# Passage
[Start of section]

Even those that are compressed are often compressed badly when created by software other than Photoshop. LZW compressed TIFF files usually can be compressed further, at least the 16 bit per color channel files that are bigger using LZW than being uncompressed. ZIP compressed TIFF files often are compressed badly by software other than Photoshop, but unfortunately these cannot be compressed further unless first being decompressed. Overall LZMA excels in compressing TIFF files (RAR being even better), but even Deflate can squeeze about 10% out of them.

Compression does not make full use of multi-threading. The default of 8 compression “processes” (means threads?) creates around 50% total CPU load on my 9900K with 16 logical cores. Testing on a single 1.9 gb TIF file reveals that the default of 8 runs faster than using both 4 (25% load) or 16 processes (upto 80% load). Using 7Z on the same source file results in close to 100% CPU load and is considerably faster than Duplicate.

8: 1:55 min
4: >2:20 min
16: >2:10 min
7Z: 0:40 min

The finishing process is bottle-necked by being mostly single-threaded (1 core) only. That is when the progress bar reaches 100%, remaining data size turns negative and Duplicity seems to do some finishing touches that can take quite some time because of this CPU bottleneck.
During the backup process D2 takes regular brakes for several seconds when nothing seems to happen. There is no bottle-necking CPU load, no SSD load, no network traffic, nothing. This happens regardless of whether the currently progressed file is compressed or not and it happens regardless of the “use-block-cache” option.

[End of section]

# Extracted data

[Start of section]

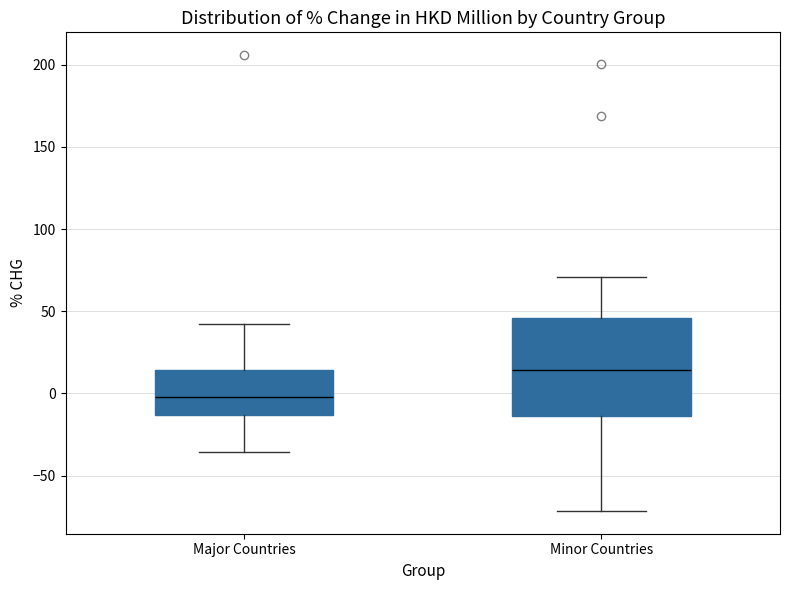

Which box is the tallest, from its lower edge to its upper edge?

Minor Countries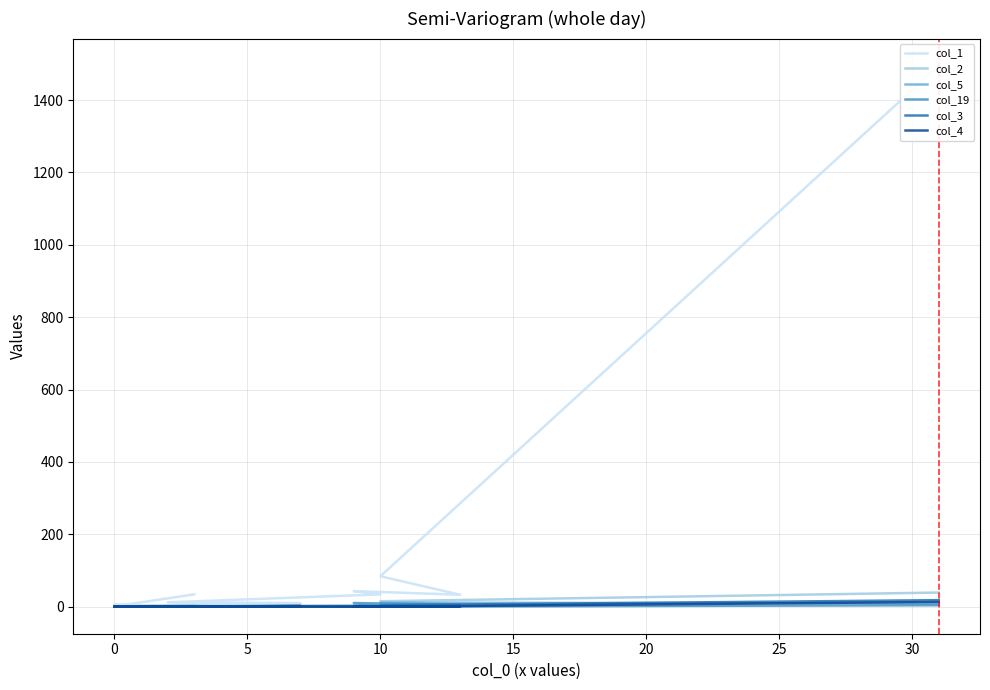

True or false: col_1 and col_19 cross at least once.

False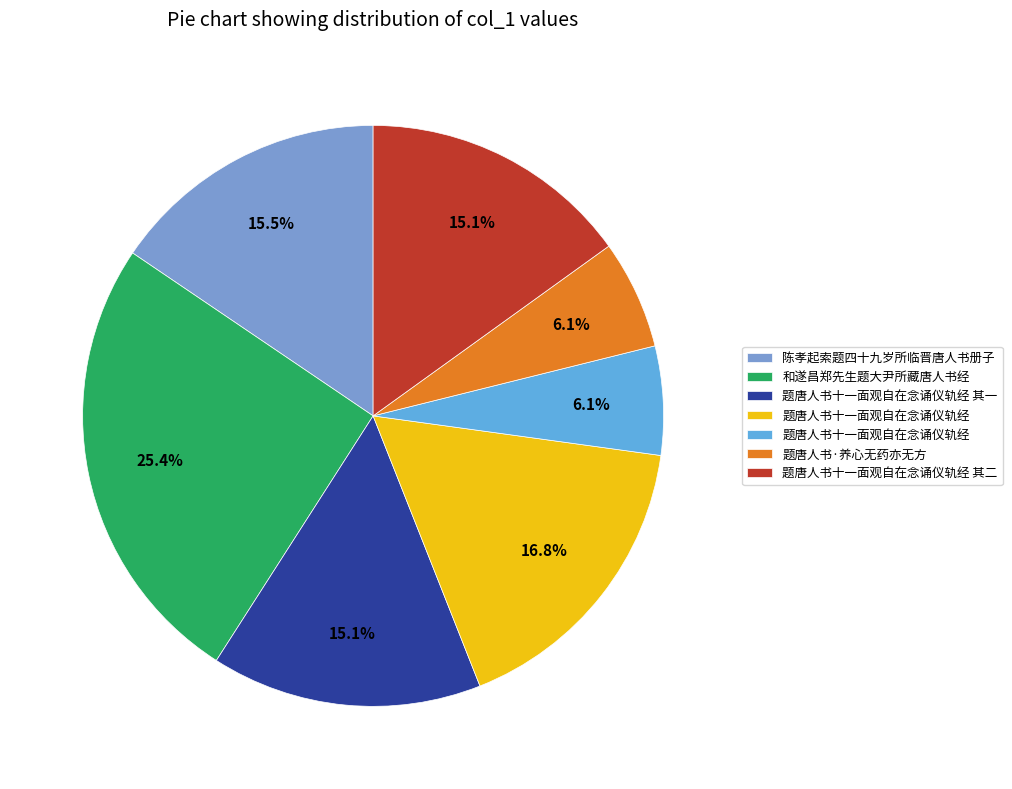

How many slices are in this pie chart?

7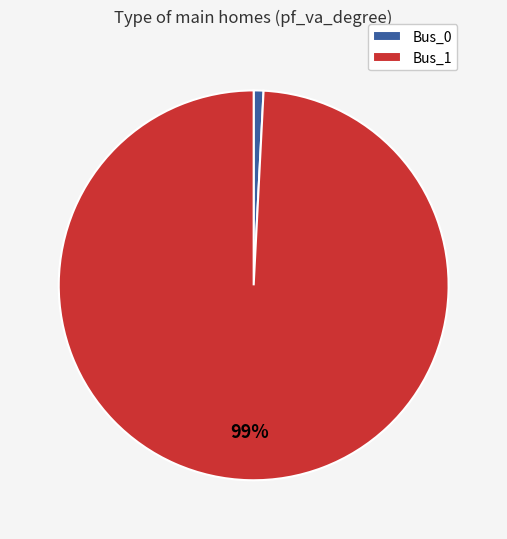

To the nearest percent, what is the combined percentage of Bus_0 and Bus_1?

100%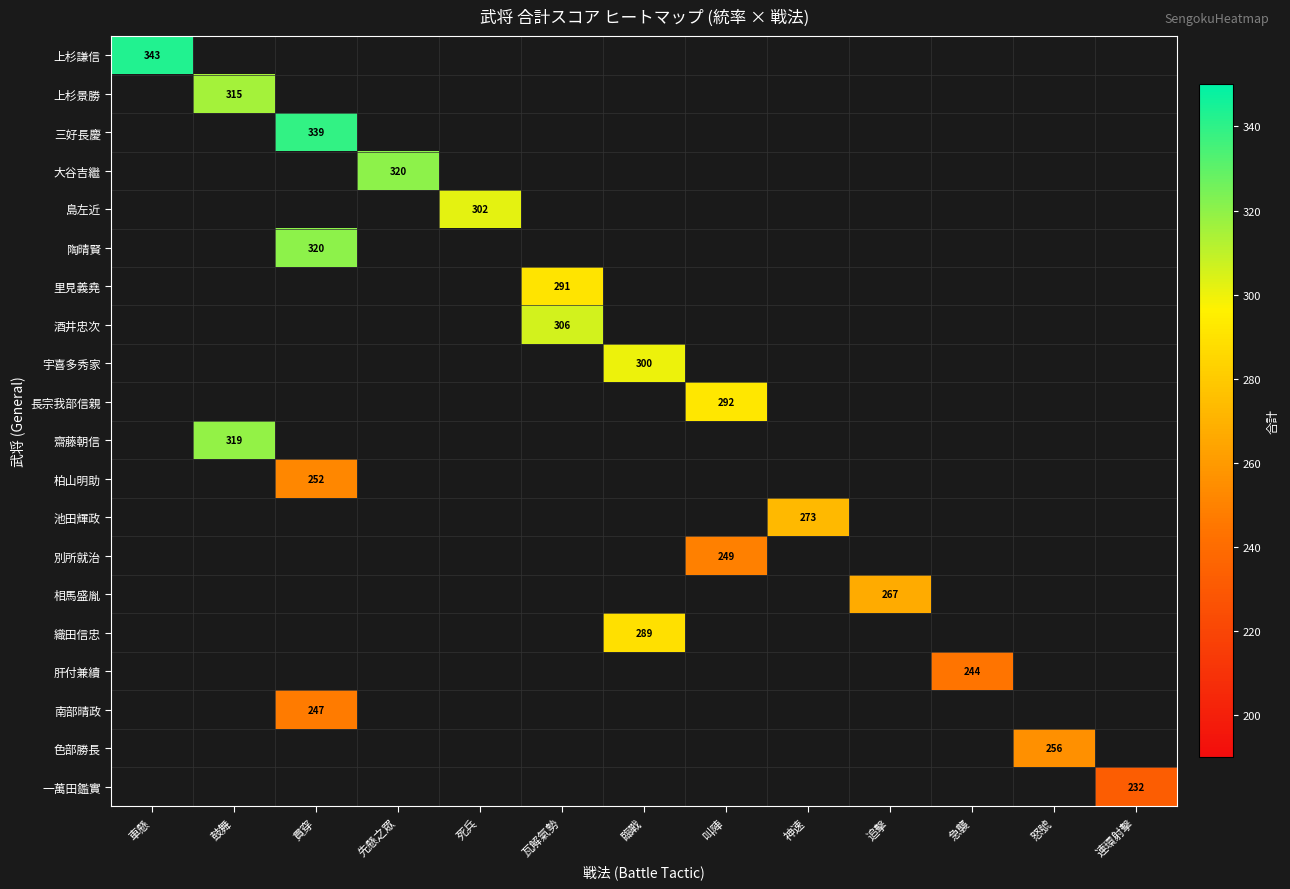

Is the value of 池田輝政 at 追擊 greater than the value of 長宗我部信親 at 鼓舞?

No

[End of section]

# Required work
(1) Sum up the passage on backup compression in two sentences.
(2) Shorten the paragraph in the passage on backup compression that begins "Compression does not make full use of multi-threading," keeping its main facts.
(3) Write the next part of the passage on backup compression, picking up after its final sentence.
The lines have nothing to do with the passage on backup compression.

# Answers in order
(1) TIFF files made by software other than Photoshop are often poorly compressed, and LZMA compresses them especially well, while even Deflate saves about 10%. Compression doesn't make full use of multi-threading: the default of 8 processes beat 4 or 16 but was much slower than 7Z, the finishing step runs mostly on one core, and the backup regularly pauses for several seconds with no visible activity.

(2) Compression doesn't fully use multi-threading. On a 9900K with 16 logical cores, the default 8 processes produce about 50% CPU load. On a single 1.9 GB TIF file, 8 processes ran faster than 4 (25% load) or 16 (up to 80% load). 7Z on the same file reached close to 100% load and was considerably faster than Duplicate.

(3)
Damages backups cannot be repaired:

When all files of a backup are deleted, D2 only displays an error that tells me to repair the backup. When I click on Repair it does nothing but send me to the home screen. When I try to repair the database via the “Database” option it does the same thing. When I try to “Recreate (Delete + Repair)” it does not work. Only once I specifically hit “Delete” I can start over. I would at least have expected for “Recreate” to do the same thing in one click. And some better communication about errors from Duplicati’s side would be appreciated.

When a single file of a backup is deleted, D2 does the same as above! The only difference being that in the “Database” option it specifically tells me to turn on the “rebuild-missing-dblock-files” advanced option. Alas, once I do that I finally can hit the “Repair” button for something to happen. But what happens is that I get an unspecific “Error: 1” message and that’s it. No rebuilding happening despite the backup being local, from a single local source file that did not change.

The Synology package does not seem to work at all. The server seemingly keeps crashing when I try to access the UI (connection lost). I cannot reconnect unless I close the UI windows, but then it happens within a few seconds again.

That’s all from the top of my head. Should be plenty enough to chew on anyway.

Overall: Well done! But also: Way to go…

TimurBorn · October 5, 2019, 6:06pm

“Visit us on” in the lower right corner includes no link, so no visiting possible.

drwtsn32 · October 5, 2019, 6:09pm

Great feedback!

I believe a fix I submitted resolves this particular problem, but it hasn’t made it into the beta channel yet. What version are you testing?

Are you using the Synology Mono (beta) package? Newer versions of Duplicati require Mono 5.x or later, and that Synology “official” package is woefully out of date. This may not be your problem if you are using the Duplicati beta version (but it will be for the next beta release). Some have switched to a third party Synology Mono package, and others (like myself) switched to using Duplicati Docker container on Synology.

That’s all I have time to comment on at the moment. I know some of your other observations have been resolved in the latest canary releases but as you noted there still are some things that need to be worked out.

TimurBorn · October 5, 2019, 6:24pm

Thanks for the quick reply. I am testing 2.0.4.23 for Windows. I will take a look into the latest canary release.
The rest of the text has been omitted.